The primary distortion of the business cycle called “lengthening the capital structure” comes about through producer loans and present money lent directly into the capital structure. The secondary distortion of the business cycle occurs in shifting production toward certain consumer goods bought on credit and away from other consumer goods. These two distortions are intertwined during the business cycle.
Because the effects in these consumer goods industries are secondary, the government’s efforts to boost their demand to boom time levels, even if it could be done, will not restore the economy to normalcy.

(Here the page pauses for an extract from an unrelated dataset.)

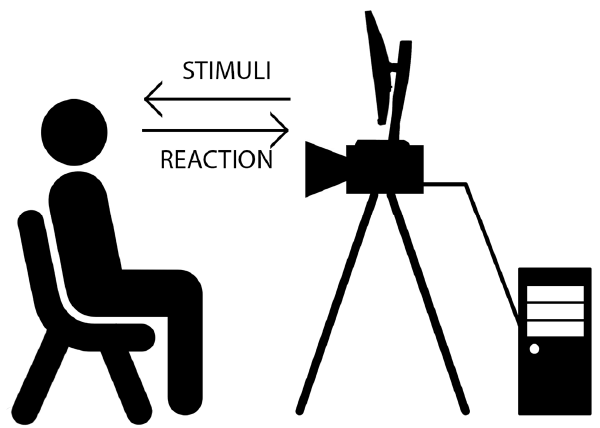
Figure 1. High-speed video acquisition and analysis process.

November 26, 2012 at 12:39 pm #17368william.hardwickParticipantI think I am understanding what you are saying, but I can’t seem to put it into context with the housing bubble and financial crisis.
In your opinion, what was the primary driver behind the financial crisis and how did it relate to the housing bubble? From my interpretation of what you are saying, it seems that the entire economy was distorted by the low interest rates as the capital structure was lengthened in many industries where it was not sustainable, but that doesn’t explain why housing was such a big part of the overall picture.
November 26, 2012 at 8:28 pm #17369jmherbenerParticipantWhat industries are most affected vary from one cycle to the next. It depends on historical factors contingent to each cycle. It was radio in the 1920s, computers in the 1960s, dot.coms in the 1990s, housing in the 2000s. Historical work gives an account of the contingent factors.
Take a look at Tom Woods’s book, Meltdown.
The primary cause of business cycles is monetary inflation and credit expansion generated by a government supported money and banking system characterized by central banks and fractional-reserve commercial banks. Yes, the entire capital structure is distorted by monetary inflation and credit expansion. At the height of the bust, 15 million people were unemployed. the majority of them did not have jobs building houses before the bust. BLS data show that employment in construction and extraction occupations was around 5% of all employment in the U.S. in 2011.
http://www.bls.gov/cps/cpsaat09.pdf
Census Bureau data show that new single family house construction is only around 1/5 of total construction spending in the economy and total construction is a small part of overall production.
https://www.census.gov/construction/c30/pdf/privsahist.pdf
Housing construction is a small fraction of all production in the economy. Housing was a conspicuous, but not major, part of the recent boom-bust. In every cycle, the press draws our attention to a signature industry. By doing so, it draws our attention away from the more important aspects of the cycle.
November 27, 2012 at 11:05 am #17370william.hardwickParticipantI remember reading in Prices and Production (by Hayek) that the capital structure is lengthened when the interest rate is held below the natural rate, and the natural rate tends towards the rate of profit. It seems to me that the industries that will have their capital structure most over-expanded during a boom are the industries with the highest rates of profit. Due to housing policy and lower lending standards, my assumption is that this was the case with the housing industry.
What I’m trying to better understand is, why were people like Peter Schiff able to predict the crash based mostly on developments in the housing market.
November 27, 2012 at 1:53 pm #17371jmherbenerParticipantThey used the housing market to identify the trigger setting off the financial crisis. This made sense in the recent boom-bust because the government’s fostering of mortgage backed securities channeled the credit expansion into housing. When the MBS market reached a peak it was an accurate indication of the unraveling of the entire financial boom.